[Lesetext]

Das zufällig am Bahnhof erworbene Buch bot mir einen anderen Blick an: Es könnte auch sein, dass mit der Arbeit und dem, wie wir sie erledigen, etwas falsch ist. Wir messen zum Beispiel mit Arbeit verbrachte Zeit und interessieren uns weniger dafür, was bei der Arbeit rauskommt. Wie oft hatte ich schiefe Blicke meiner Kollegen geerntet, wenn ich gegen 9 Uhr ins Büro kam. Die meisten waren schon seit 7 Uhr da, in einem produzierenden Betrieb nicht unüblich, aber so gar nicht mein Rhythmus. Ich kam eher abends in Fahrt und wurde – wenn ich, was ab und zu vorkam, nach 19 Uhr noch im Büro war – entweder von wohlmeinenden Führungskräften oder einem Betriebsrat freundlich gebeten, doch nun Feierabend zu machen. Die Zeiterfassung wurde übrigens auch zu diesem Zeitpunkt abgestellt. Ich wollte aber lieber meinen Gedanken zu Ende bringen und die Vorbereitung für einen Workshop mit einem internationalen Team abschließen.

An diese Episoden fühlte ich mich sehr erinnert, als vor ein paar Jahren die Entscheidung eines DAX-Unternehmens durch die Presse ging, täglich um 19 Uhr die Mailserver abzustellen, um die Mitarbeiter davor zu schützen, abends noch zu arbeiten. Ein Vorgehen, das inzwischen einige Nachahmer gefunden hat. Doch das ist Fremdbestimmung pur – und die ist sicher ein Knoten in den Fesseln der Lebendigkeit.

[/Lesetext]
[Bereitgestellte Daten]

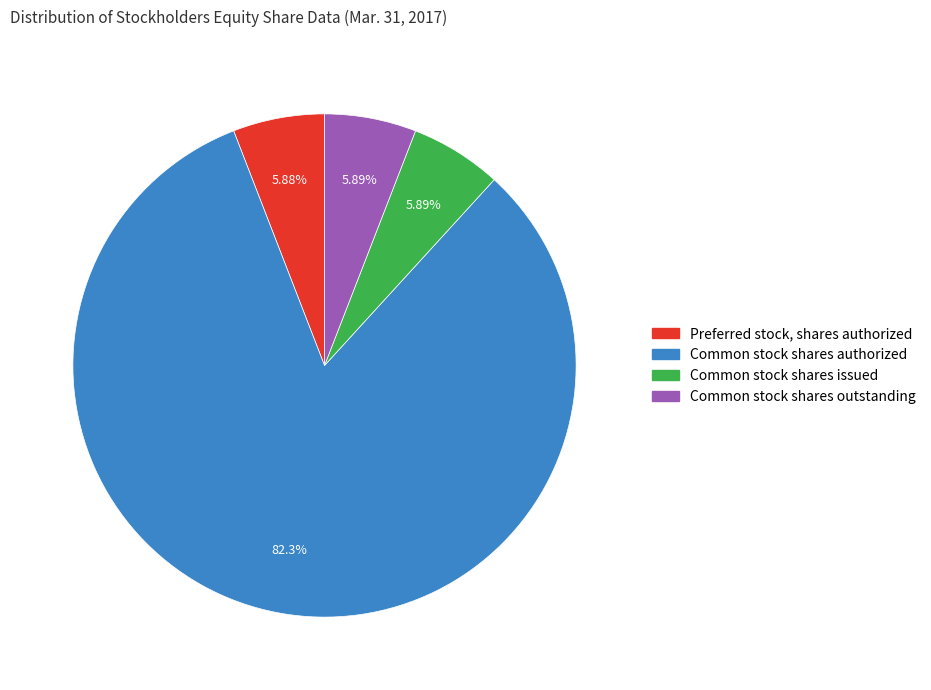

What percentage do Common stock shares outstanding and Common stock shares issued together represent?

11.8%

[/Bereitgestellte Daten]

§ **Zu erledigende Aufgaben**
**1.** Wie lautet der Lesetext, beginnend mit „An diese Episoden“ und weiter bis „Fesseln der Lebendigkeit.“, wenn du darin „Mailserver“ durch „E-Mail-Server“ ersetzt?
**2.** Kannst du den Lesetext über Arbeitszeit und Fremdbestimmung im Anschluss an seinen letzten Satz fortsetzen?

§ **Geordnete Ergebnisse**
**1.**
An diese Episoden fühlte ich mich sehr erinnert, als vor ein paar Jahren die Entscheidung eines DAX-Unternehmens durch die Presse ging, täglich um 19 Uhr die E-Mail-Server abzustellen, um die Mitarbeiter davor zu schützen, abends noch zu arbeiten. Ein Vorgehen, das inzwischen einige Nachahmer gefunden hat. Doch das ist Fremdbestimmung pur – und die ist sicher ein Knoten in den Fesseln der Lebendigkeit.

**2.**
Doch nicht nur bei der Frage, wann gearbeitet wird, auch beim Wo gibt es in unseren Unternehmen unglaublich viel Fremdbestimmung. »Homeoffice gibt es bei mir nicht, da sitzen die Mitarbeiter ja nur rum und ich muss es bezahlen«, sagte einmal nach einem Vortrag ein Unternehmer zu mir. Ich war erst mal baff und schaute den hanseatischen Kaufmann fragend an. Spinnt der? Galt nicht gerade unter den Hanseaten der Handschlag als Ausdruck des Vertrauens, das man Geschäftspartnern entgegenbrachte? Weshalb nicht den Mitarbeitern? Warum unterstellte der Unternehmer den Menschen, die er selbst als seine Mitarbeiter ausgewählt hatte, sie würden nicht arbeiten, wenn er sie nicht kontrolliert? Was sollte das? Ein Gespräch kam an dem Abend nicht mehr zustande, zu weit waren unsere Positionen auseinander.

Fremdbestimmung ist ein Knoten in den Fesseln der Lebendigkeit.

Auf dem Heimweg dachte ich über diese Begegnung noch einmal nach. War mir nicht gerade etwas wiederbegegnet, was mir in den letzten zehn Jahren immer klarer geworden war und mich bis heute beschäftigt: Wir haben uns in unseren Organisationen einen Haufen Prozesse und Praktiken eingehandelt, die unsere Arbeit eher behindern als unterstützen. Arbeitszeit- und Anwesenheitskontrolle gehören definitiv dazu. Ich stelle die gute Absicht hinter diesen Praktiken keinesfalls infrage und möchte nicht in die Zeit zurück, in der Arbeiter weitgehend rechtelos sechzehn Stunden am Tag geschuftet haben – und es heute leider immer noch tun, in anderen Teilen der Welt und auch direkt vor unserer Haustür.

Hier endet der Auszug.